The CX Courtship: How B2B Brands Get To The Partnership Stage


The CX Courtship: How B2B Brands Get To The Partnership Stage




by , Columnist, November 13, 2020

The B2B customer experience should be just as smooth as B2C. But too often it’s not. Indeed, 35% of businesses with 1,000 or more employees find choosing a B2B supplier to be almost a nightmarish process, judging by Architecting The Ultimate Customer Experience, a study by Merkle, with participation from its gyro and B2B International agencies. 


It’s especially tough during the early stages, the study notes.


What’s more, an analysis of B2B Net Promoter Scores (NPS) show that two-thirds of customers have a passive or negative experience when purchasing. And brands perform well on only one of the “12 personal value-add attributes “among senior decision-makers, the study says.


Who is succeeding at it? Six of the top 10 highest-performing firms are tech brands like Microsoft, Dell and IBM.


Getting into the supplier short list is daunting for B2B companies, especially those selling to younger buyers — Millennial and Gen Z customers react to 70% of vendors they encounter, versus 58% for older prospects. 


Merkle conducted 3,094 interviews with buyers and key decision-making influencers, exploring 5,622 B2B brand experiences. What emerged is less a statistical abstract than a picture of the B2B customer journey. 


There are several stages in the buyer journey:



  1.  General thinking — several brands will not even be considered.
  2.  Prospects do some research to see who might be worth contacting.
  3.  A handful of suppliers are asked to provide a quote or proposal after being looked at more closely. 
  4.  A winner is chosen. 
  5.  New brands that work out are reaffirmed as established partners.
  6.  Successful partnerships lead to repurchase and upselling. 

Merkle doesn’t say this, but email can be a factor at almost every stage. For one, email is a useful for follow-up during stages 2 and 3, and for offers and other forms of reaching out in the later stages. Triggered emails are essential at all points.


The question is: What are the elements that drive engagement via email or any other channel? Merkle identifies four “B2B Brand superpowers,” or factors that lead to conversions:



  • Reliability — Can the brand be trusted and relied on?
  • Understanding — This means the “tailoring, adaptability, service, and business philosophies that say, “we understand you.” Here is where your customer data center and personalization capability come in.
  • Enrichment — This reflects the brand’s ability to improve and make easier the customer’s work life.  
  • Preeminence — This means the brand is a leader within its field, one that reflects glory on the buyer. 

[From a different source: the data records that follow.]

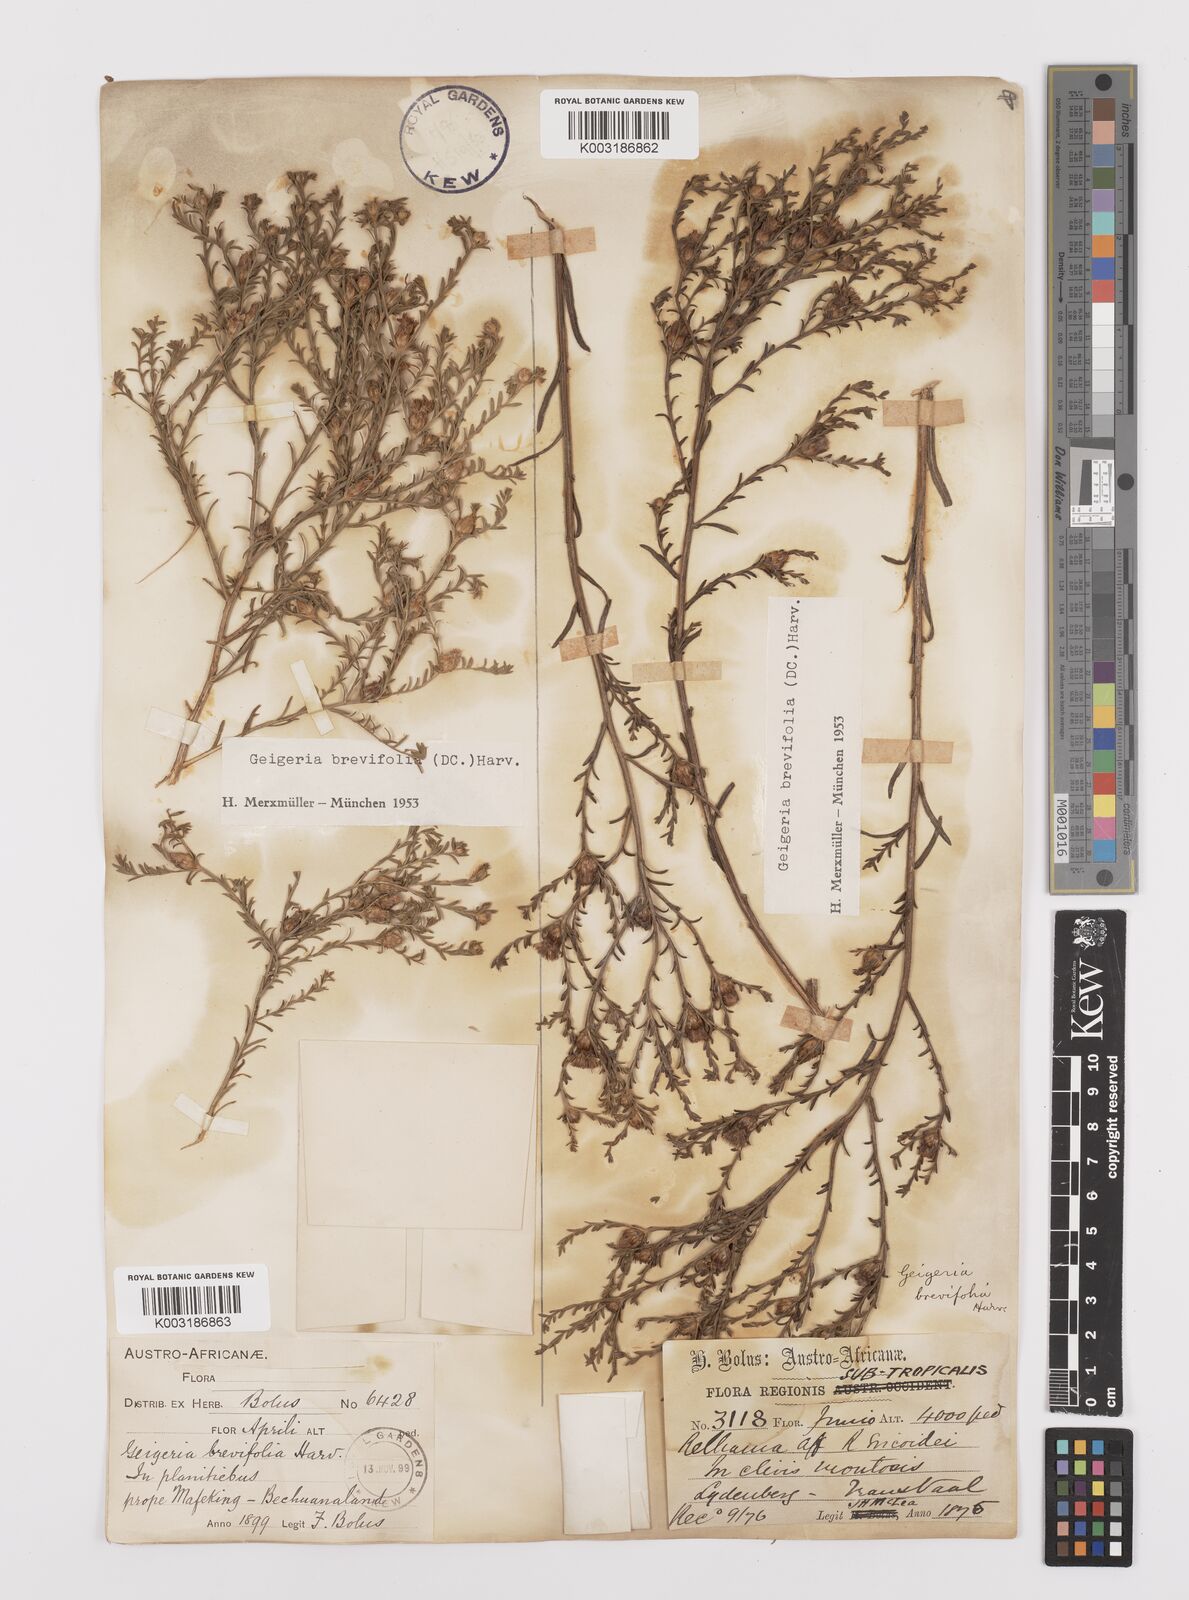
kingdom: Plantae
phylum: Tracheophyta
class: Magnoliopsida
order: Asterales
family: Asteraceae
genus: Geigeria
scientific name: Geigeria brevifolia
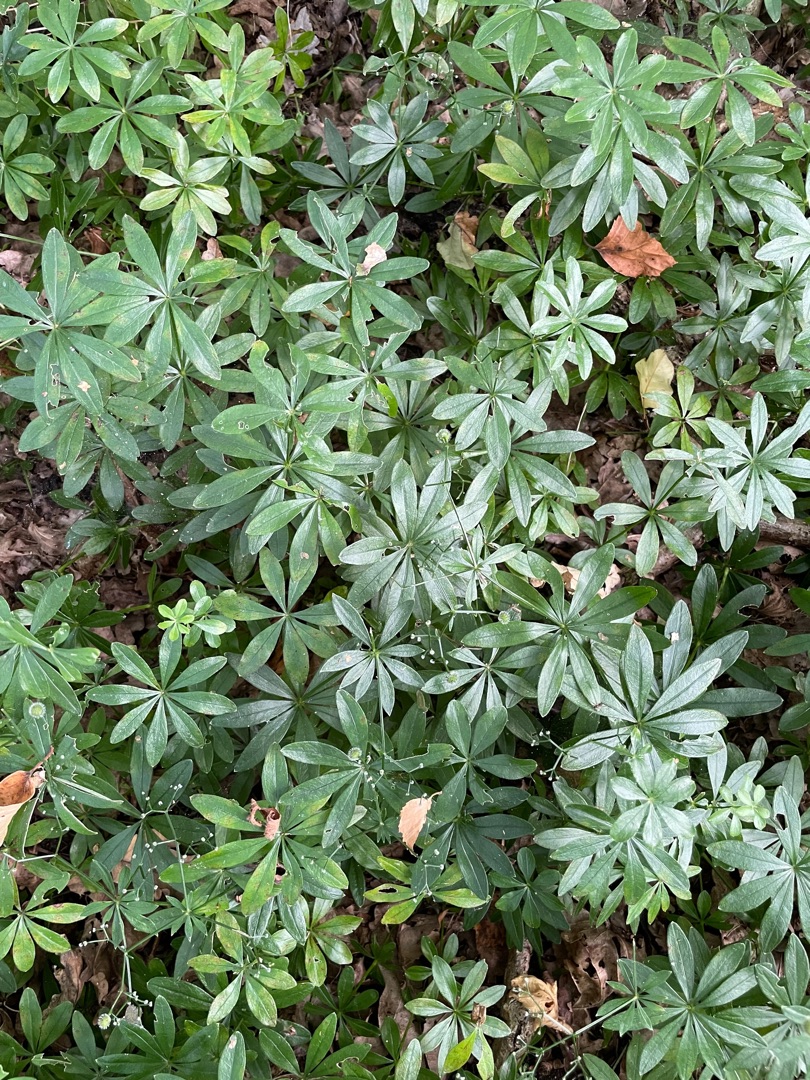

When it comes to reliability, B2B outfits are doing well at meeting minimum quality/functional needs, complying with regulations and standards and taking steps to mitigate risks. But they struggle to be competitively priced. 


At the preeminence level, B2B brands could do better at being active thought leaders in their category — that means they should be supplying content. And brands struggle to have a clear vision and actively work towards it. 


B2B International and gyro are part of Merkle B2B, a collective of five B2B agencies.